TASK TO COMPLETE — Exactly how many lines of the data below include the string "seasonal"? State the number and nothing more.

RECORDS SHOWN —
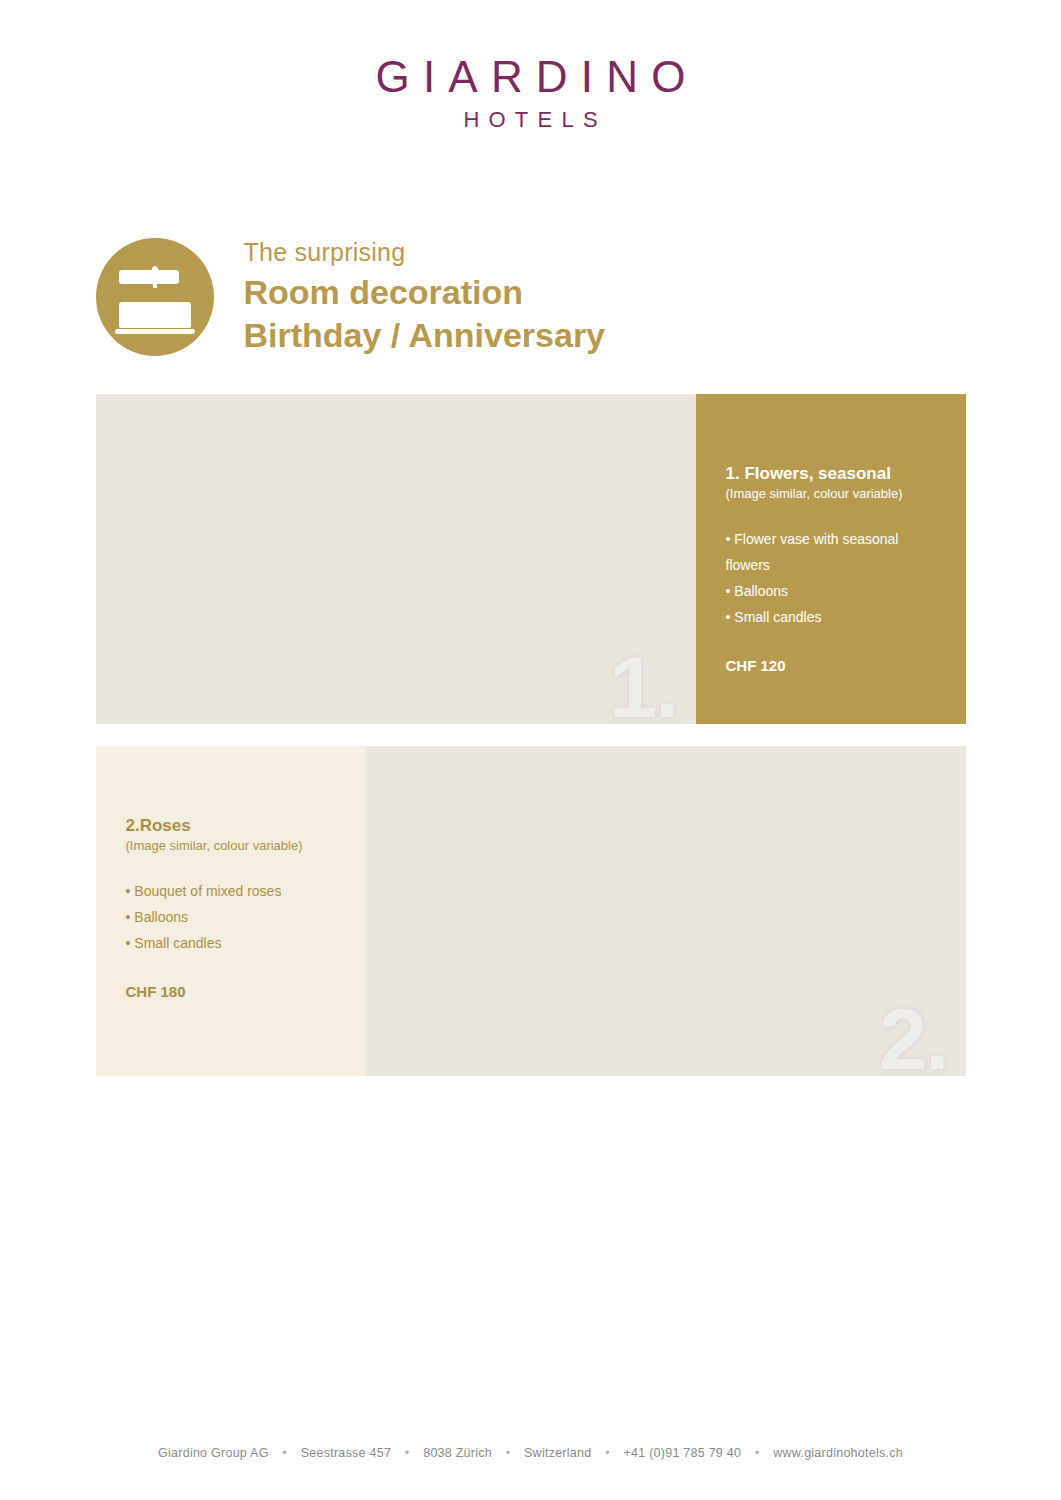GIARDINO
HOTELS
The surprising
Room decoration
Birthday / Anniversary
1.
1. Flowers, seasonal
(Image similar, colour variable)
Flower vase with seasonal flowers
Balloons
Small candles
CHF 120
2.Roses
(Image similar, colour variable)
Bouquet of mixed roses
Balloons
Small candles
CHF 180
2.
Giardino Group AG • Seestrasse 457 • 8038 Zürich • Switzerland • +41 (0)91 785 79 40 • www.giardinohotels.ch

ANSWER SECTION — 2